High Bandwidth Electrically Small Antennas Through BFSK Direct Antenna Modulation

The demand for antenna systems with higher bandwidth and higher efficiency all within a smaller physical form factor have significantly increased in the past decade. Meeting such simultaneous requirements are difficult because as the famous Chu's limit shows, scaling the antenna size reduces the antenna's radiation bandwidth due to the cubic fold increase in the radiation quality factor. Such antennas are operated within a linear-time invariant framework. In this work, we utilize the concept of Direct Antenna Modulation (DAM), a technique used to employ time-variance into the antenna system.
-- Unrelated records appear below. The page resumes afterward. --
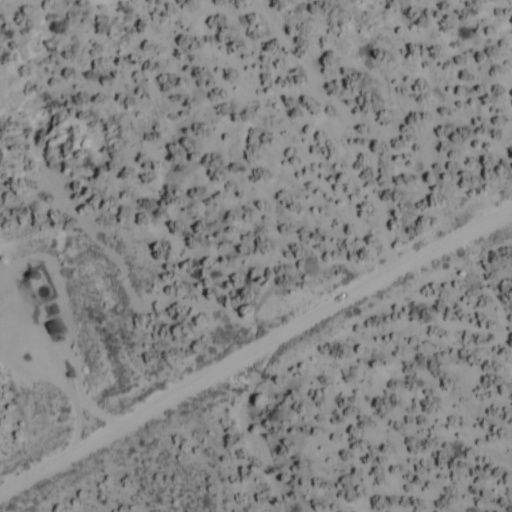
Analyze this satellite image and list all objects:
road: (68, 349)
road: (255, 352)
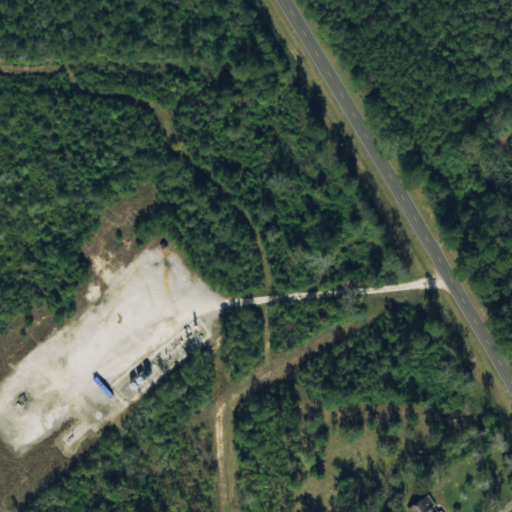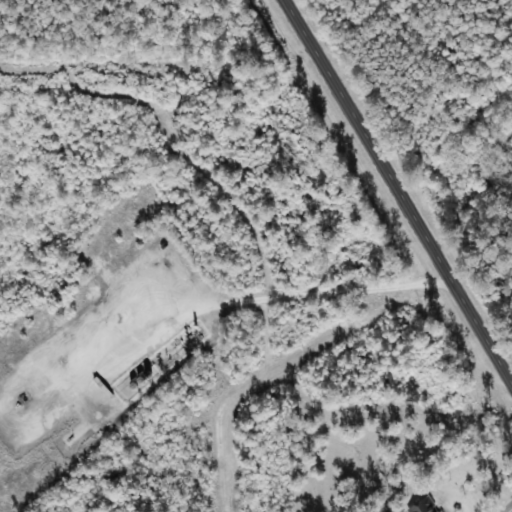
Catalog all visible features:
road: (398, 196)
road: (491, 311)
building: (422, 505)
In this methodology, the current or voltage is directly modulated by a switch, conserving the energy within the high Q system per cycle, preventing required recharge time to steady-state. In doing so, the switch modulates an input signal, transmitting a high-bandwidth signal with an electrically small antenna. We develop a circuit model for a capacitor loaded loop antenna with a switch. The switch modulates the loop's current in order to transmit an input binary frequency-shift keying (BFSK)signal at 50 MHz. Using DAM, transmission of a high-bandwidth signal was achieved. Although the electrically small antenna itself is inefficient, we show that such radiators can in fact transmit high-bandwidth signals. We show that when compared to traditional electrically small antennas, we obtain a 45-efficiency bandwidth product improvement. This result proves that even in small platforms where available volumes are limited or where antenna sizes are scaled to small physical dimensions, high data rate transfers are possible through time-variant systems.